Retype the whole listing exactly. Leave out pictures.
------------------------
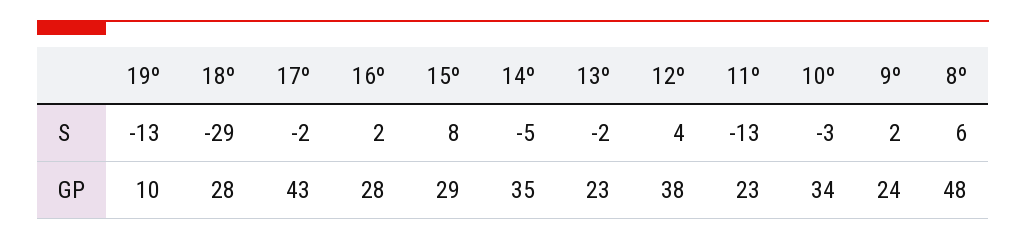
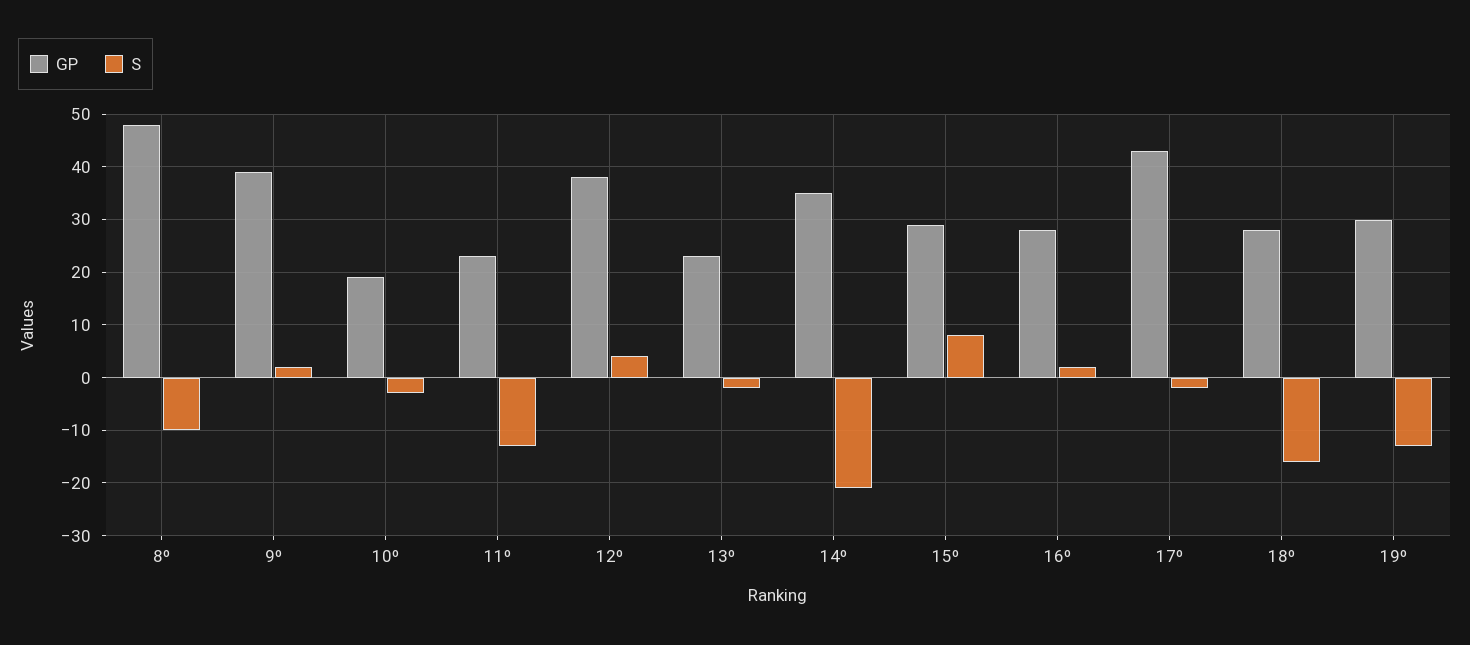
S, 18º: -29 -> -15
S, 14º: -5 -> -20
S, 8º: 6 -> -10
GP, 19º: 10 -> 30
GP, 10º: 34 -> 20
GP, 9º: 24 -> 40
------------------------
= Solution to this problem =
S, 18º: -29 -> -15
S, 14º: -5 -> -20
S, 8º: 6 -> -10
GP, 19º: 10 -> 30
GP, 10º: 34 -> 20
GP, 9º: 24 -> 40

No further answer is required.